Work task :: Return all of the data verbatim, dropping any picture.

Supplied information ::
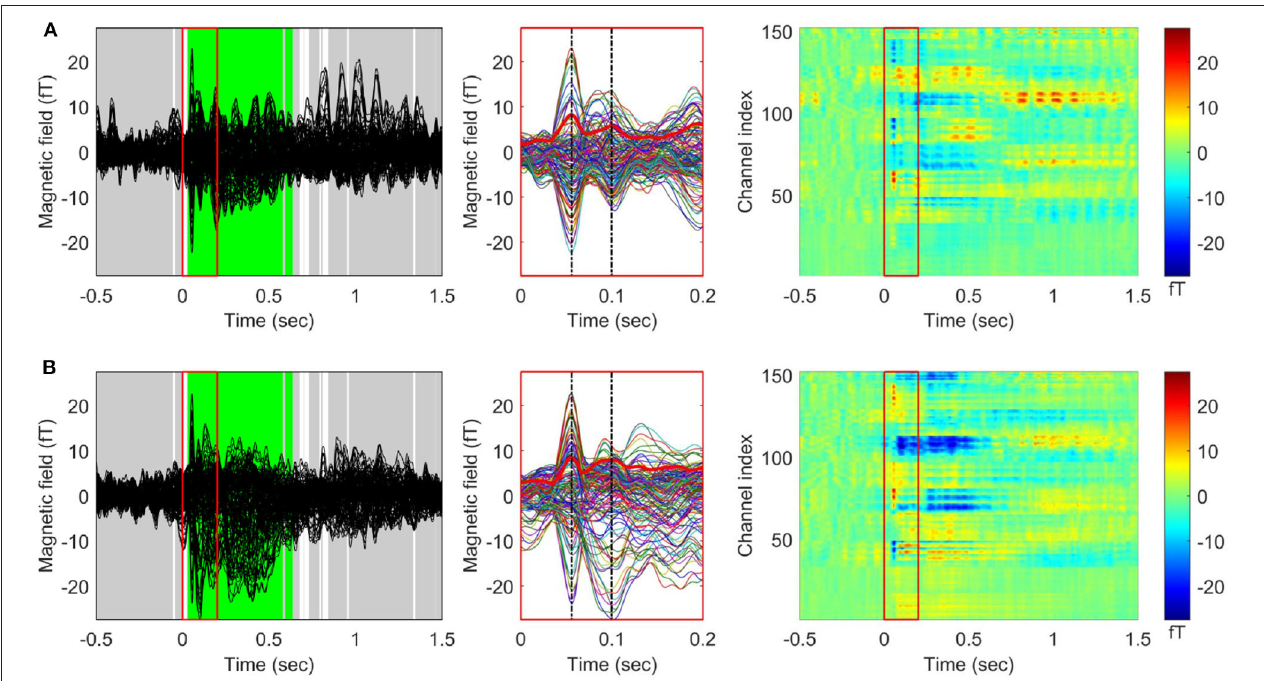
FIGURE 2 | Grand averaged event related fields (ERF) in response to vibrotactile stimulation. Butterfly plots (left panel) and 2D color plots (right panel) of the ERF waveforms averaged across 29 participants (A) for the left index finger stimulation condition and (B) for the right index finger stimulation condition. The waveforms between 0 and 0.2 s (indicated by red boxes in the butterfly plots and 2D color plots) were enlarged in the middle panel. The thick red waveforms indicate the global field power (GFP) for each stimulation condition, and the dash-dotted vertical lines (black) were drawn at the first (M50) and the second (M100) peaks of the GFP waveforms. In the 2D color plots, y-axis indicates MEG channels and the color represents the value of magnetic fields. The results of applying topographic ANOVA (TANOVA) for the comparison between the grand averaged ERFs of each condition are displayed in the butterfly plots (5,000 randomizations). The time points with a p -value above the threshold ( p > 0.05) are marked in gray while the time points with a p -value below the threshold ( p < 0.05) are marked in white. The time periods satisfying the duration criterion are shown in green [see also Kim et al. (2019) for other representation of ERFs for the right index finger stimulation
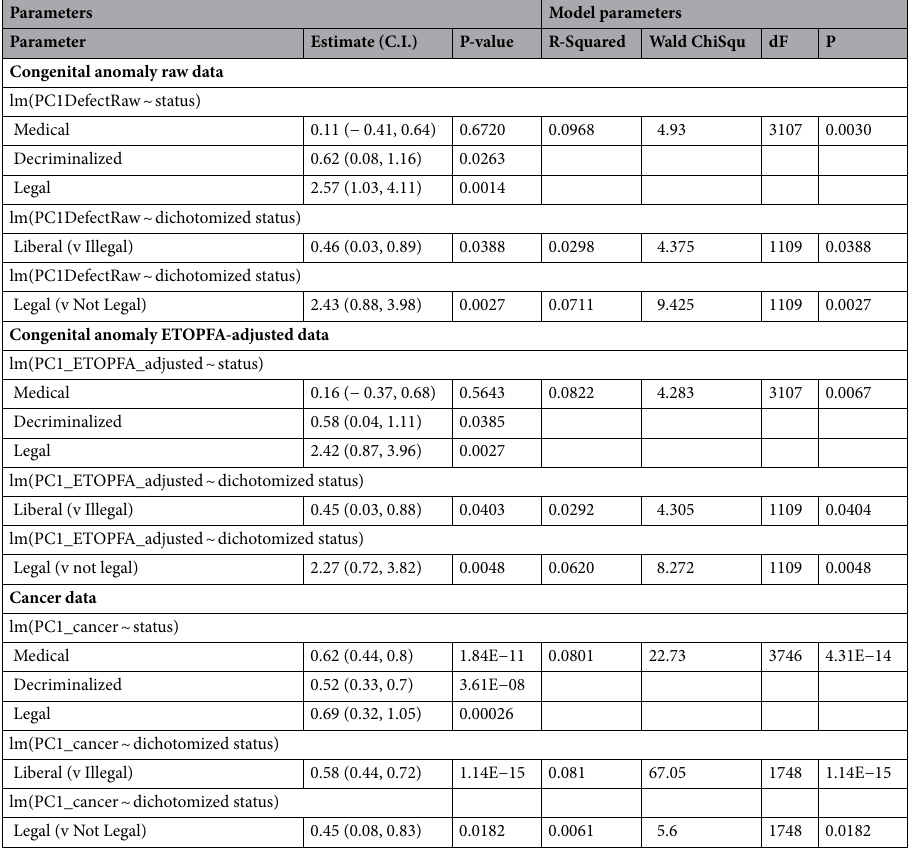
Table 6. Effects of legal status. Final linear regression models for the effects of cannabis legal status in CAR, ETOPFACAR and cancer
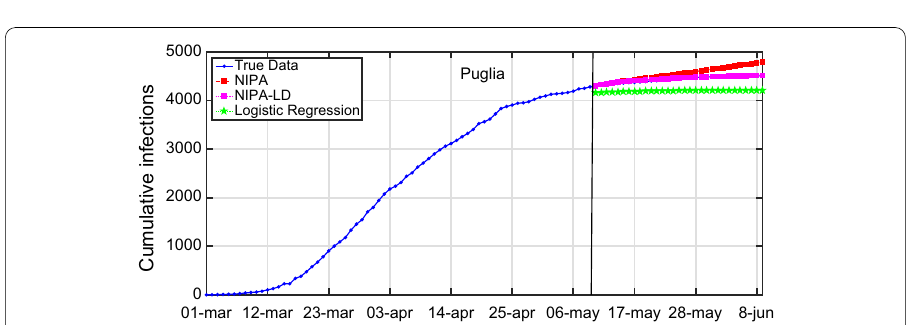
Fig. 8 Cumulative infections for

Result ::
FIGURE 2 | Grand averaged event related fields (ERF) in response to vibrotactile stimulation. Butterfly plots (left panel) and 2D color plots (right panel) of the ERF waveforms averaged across 29 participants (A) for the left index finger stimulation condition and (B) for the right index finger stimulation condition. The waveforms between 0 and 0.2 s (indicated by red boxes in the butterfly plots and 2D color plots) were enlarged in the middle panel. The thick red waveforms indicate the global field power (GFP) for each stimulation condition, and the dash-dotted vertical lines (black) were drawn at the first (M50) and the second (M100) peaks of the GFP waveforms. In the 2D color plots, y-axis indicates MEG channels and the color represents the value of magnetic fields. The results of applying topographic ANOVA (TANOVA) for the comparison between the grand averaged ERFs of each condition are displayed in the butterfly plots (5,000 randomizations). The time points with a p -value above the threshold ( p > 0.05) are marked in gray while the time points with a p -value below the threshold ( p < 0.05) are marked in white. The time periods satisfying the duration criterion are shown in green [see also Kim et al. (2019) for other representation of ERFs for the right index finger stimulation
Table 6. Effects of legal status. Final linear regression models for the effects of cannabis legal status in CAR, ETOPFACAR and cancer
Fig. 8 Cumulative infections for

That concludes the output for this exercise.